Gilberto Gonzalez, 55, an award-winning artist and activist from the Spring Garden area, was the first to arrive. We follow each other on social media but had never met in person. Because he has a son at Benjamin Franklin High School, which closed Oct. 1 because of asbestos contamination, we had plenty to discuss. As we chatted, Lisa Haver, a retired Philadelphia teacher-turned-education activist, arrived. She and Gonzalez shook hands and started chatting immediately.
Next up was Zachary Marcus Cesare Harris, president and chief executive of Ikavina Wine and Spirits, who arrived bearing a couple bottles of his new wines, and then the Rev. Antonio Anderson of Mount Tabor Baptist Church. Angelita Byrd, a member of the Pennsylvania Human Relations Commission’s advisory council, showed up next, followed by Charlie Hills, a write-in candidate for City Council at-large. (Several other guests, including two readers I had invited, were no-shows). Phoebe Coles, a consultant for the Foundation, also stopped by.
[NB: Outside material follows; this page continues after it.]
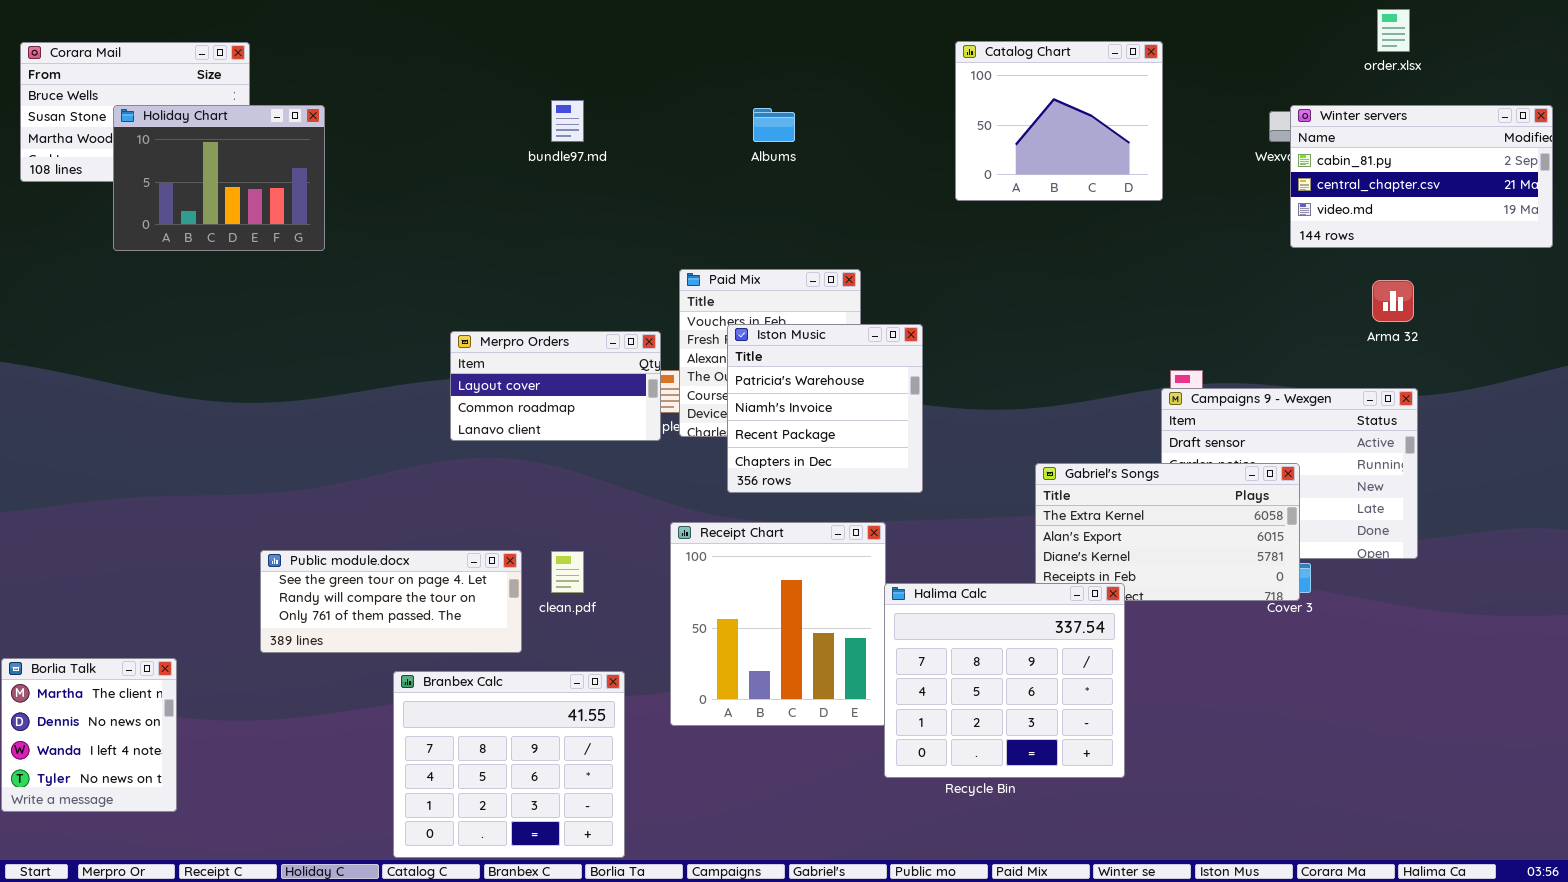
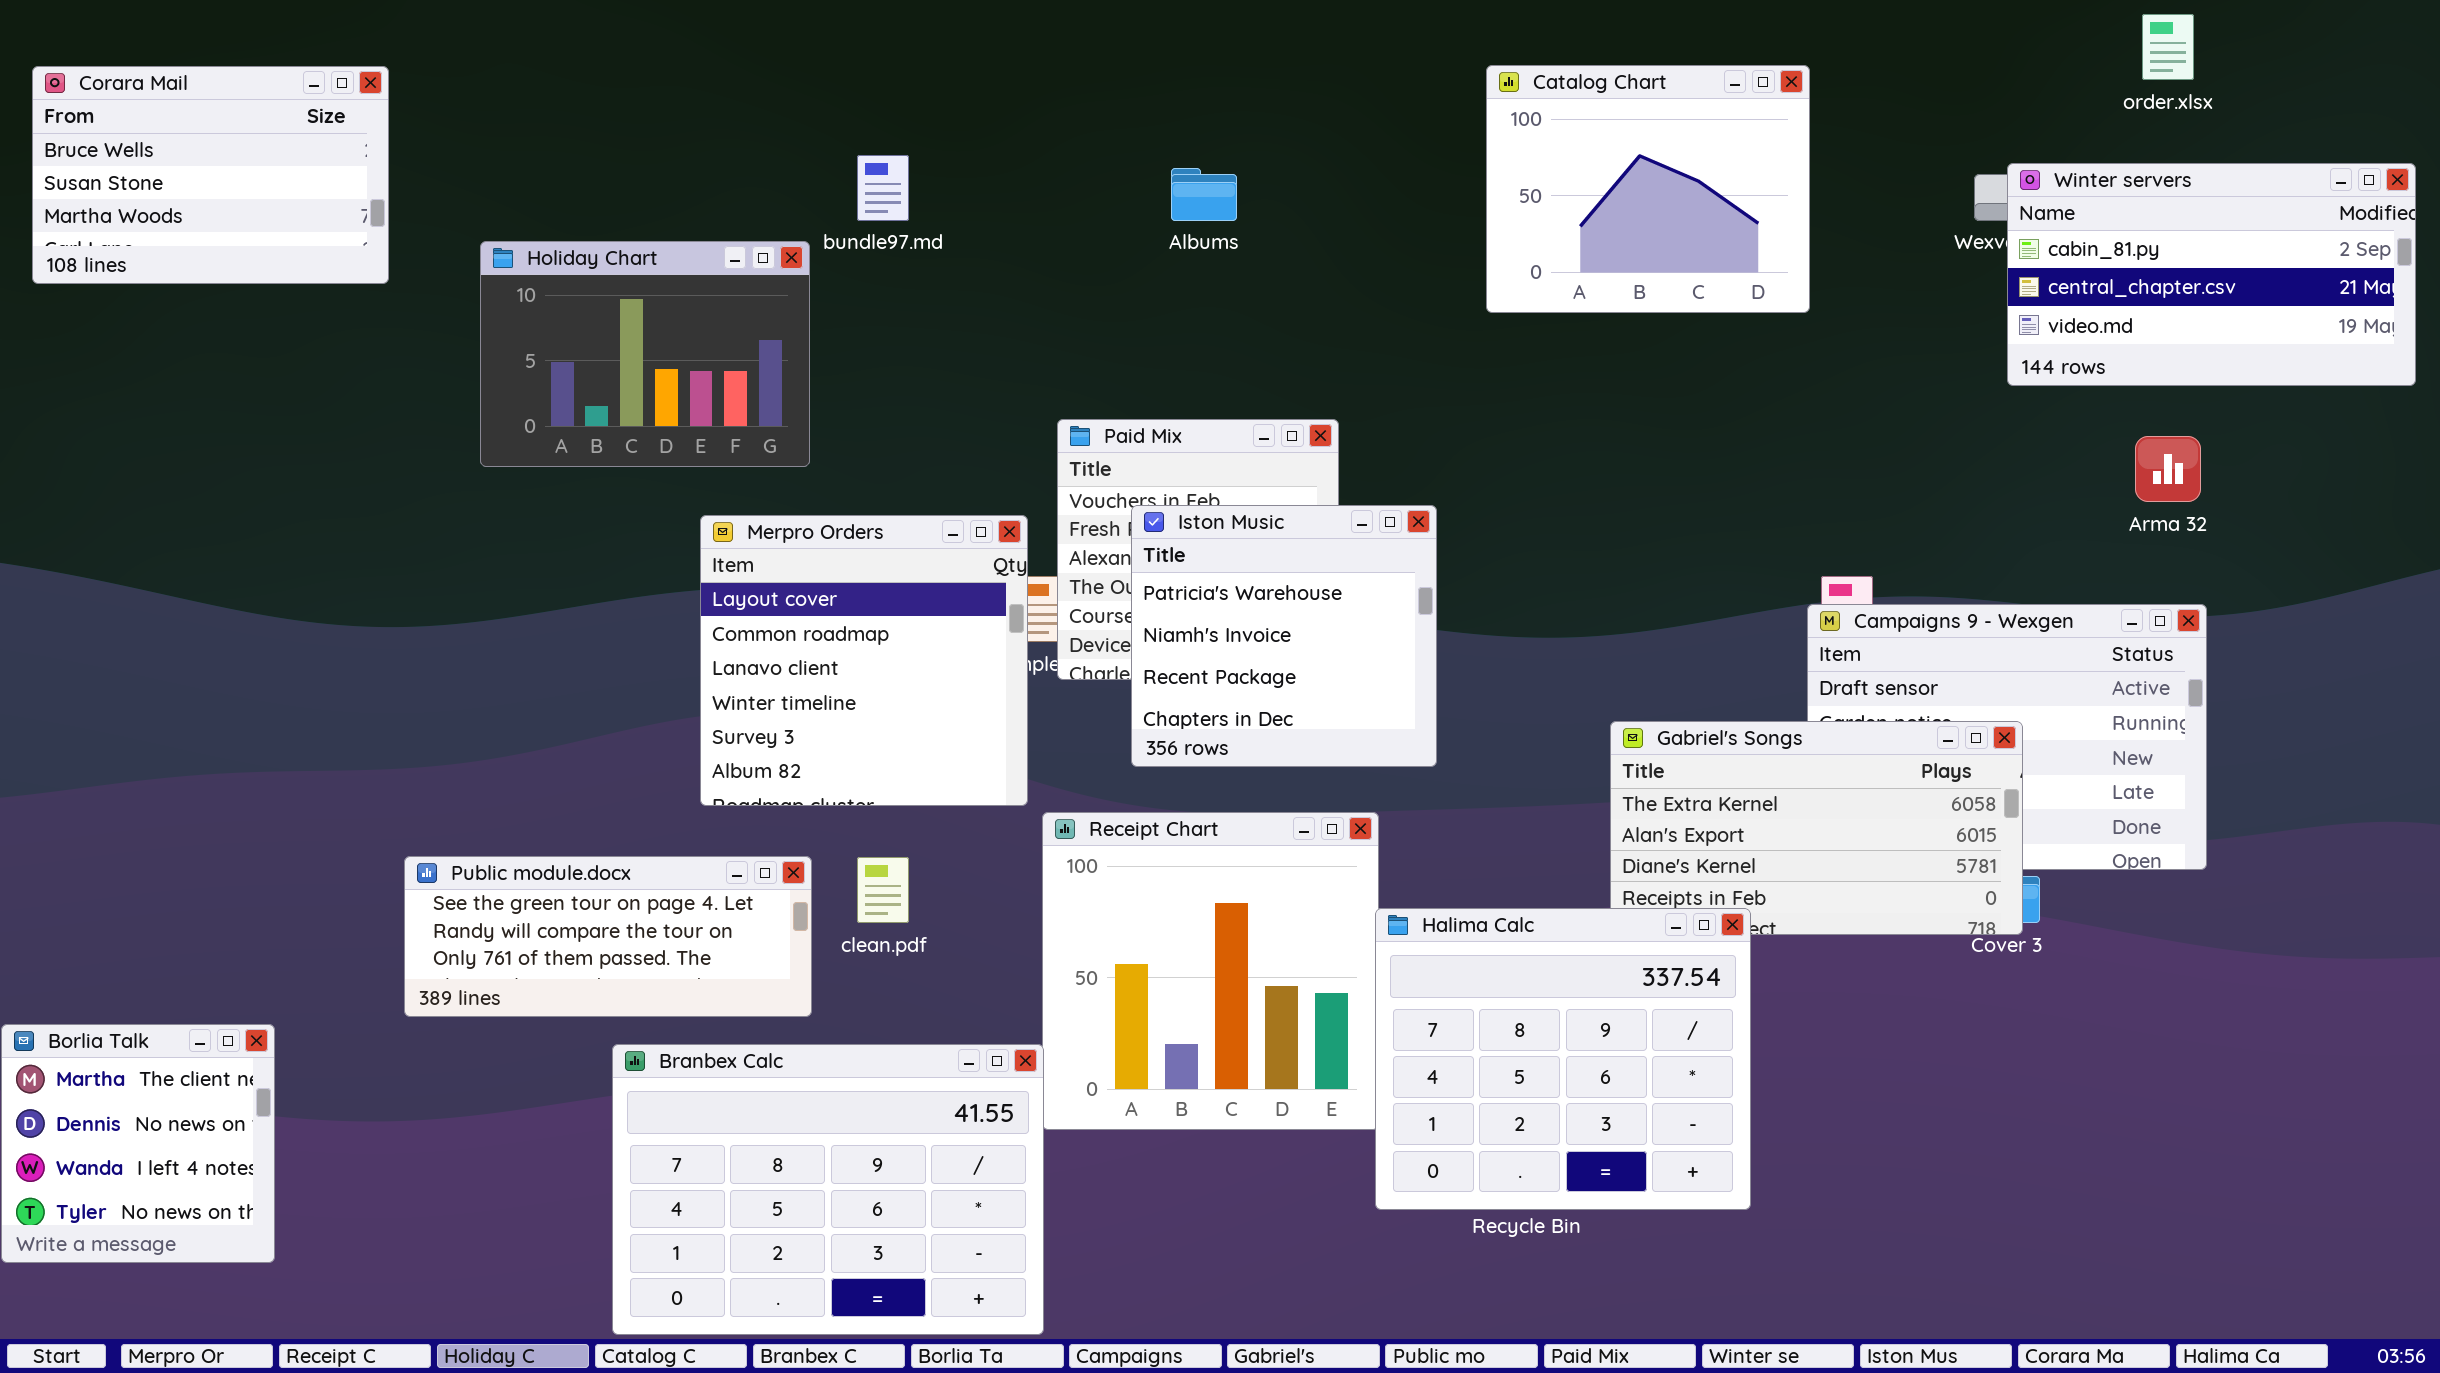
Holiday Chart: [113,105,325,251] -> [480,241,810,467], moved
Merpro Orders: [450,331,661,441] -> [700,515,1028,806], resized
Branbex Calc: [393,671,625,858] -> [612,1044,1044,1335], resized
It helped that we dined family style. Passing platters of food around gets you talking to people you otherwise might not have. Conversation flowed as easily as the blush wine that Harris selected as we jumped from subject to subject — the asbestos situation at Ben Franklin, poverty and race, and our speculations about the verdict in the Michael White trial. (We later learned he was acquitted of killing real estate developer Sean Schellenger near Rittenhouse Square last year.) There were slightly uncomfortable moments, such as when we debated a controversial plan to open a supervised-injection site in Kensington.
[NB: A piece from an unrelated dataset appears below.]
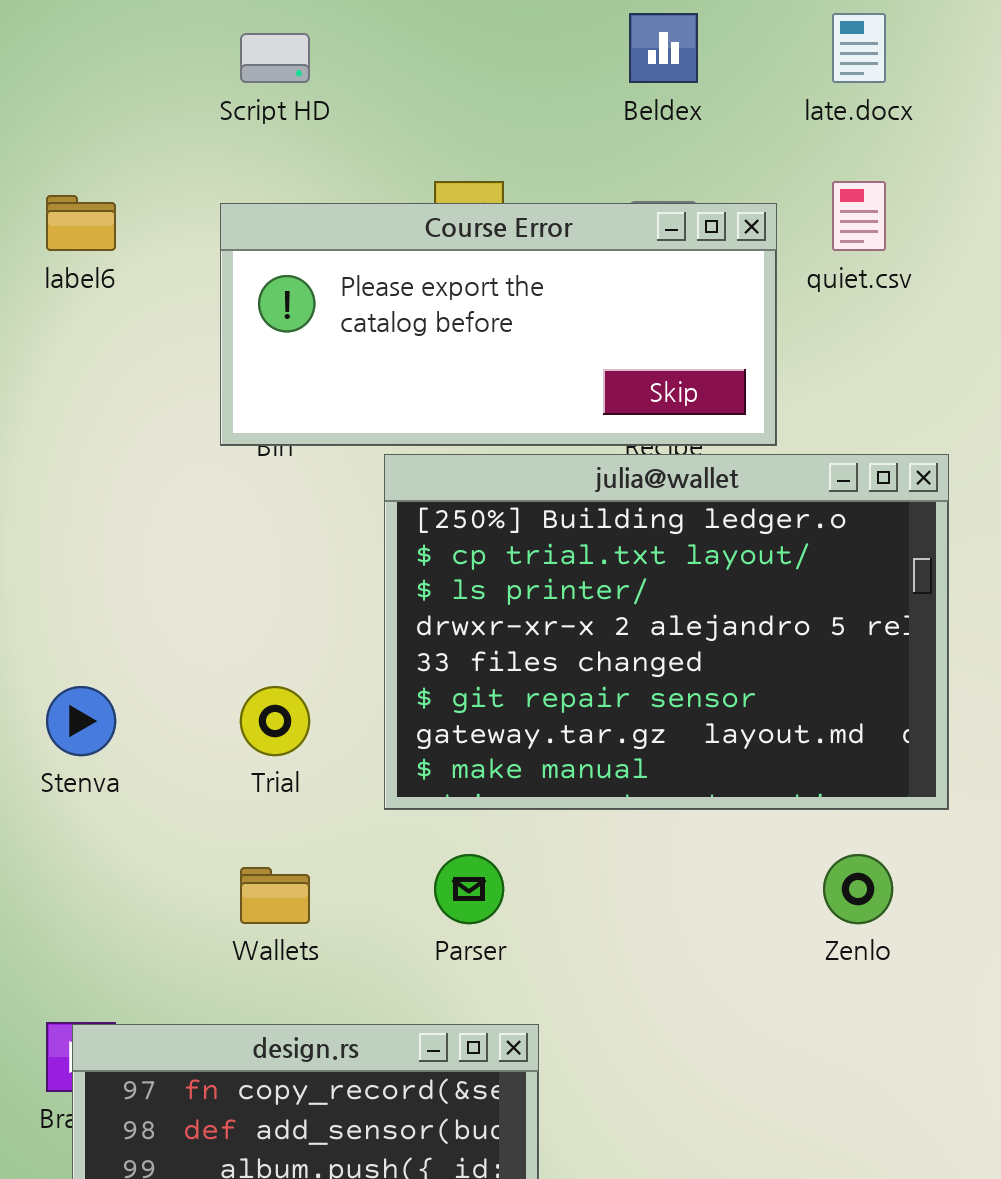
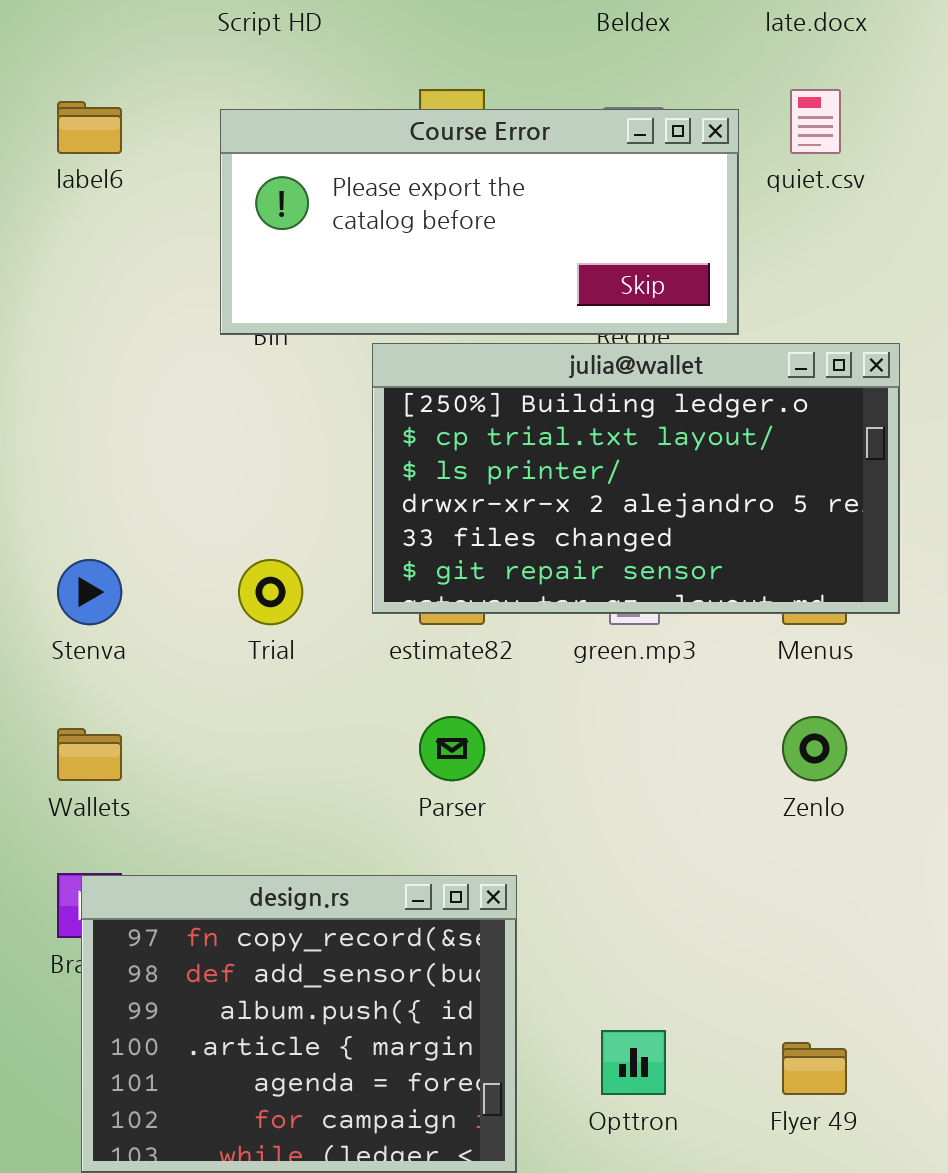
julia@wallet: [384,454,949,810] -> [372,343,900,614], resized
Wallets: [240,867,310,924] -> [57,728,122,781], moved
“Narcan is supposed to be a great thing. Drug dealers love it," Gonzalez said of the powerful medication that can reverse an overdose. "You know why? It increases their business.”
That’s when Haver interjected, “Wait, you’re not saying that we shouldn’t save people with Narcan?"
“No, I’m not saying that at all. I’m just telling you that there’s nothing to protect the community from the increased violence [from drug dealing],” Gonzalez pointed out. “They’re only thinking of saving the lives of these people with addictions."
“These drug dealers are coming from Chester, they’re coming from New York," he added. "They make life horrible for my family in Kensington.”
Our two hours together went by very quickly.
Too quickly, really.
As dessert was served, I realized that what had started as another item on my daily to-do list had evolved into so much more.
I felt calmer. And more connected to some folks who had just been names in my social media feed.
I made a mental note to host my own On the Table-type talk sometime in the future.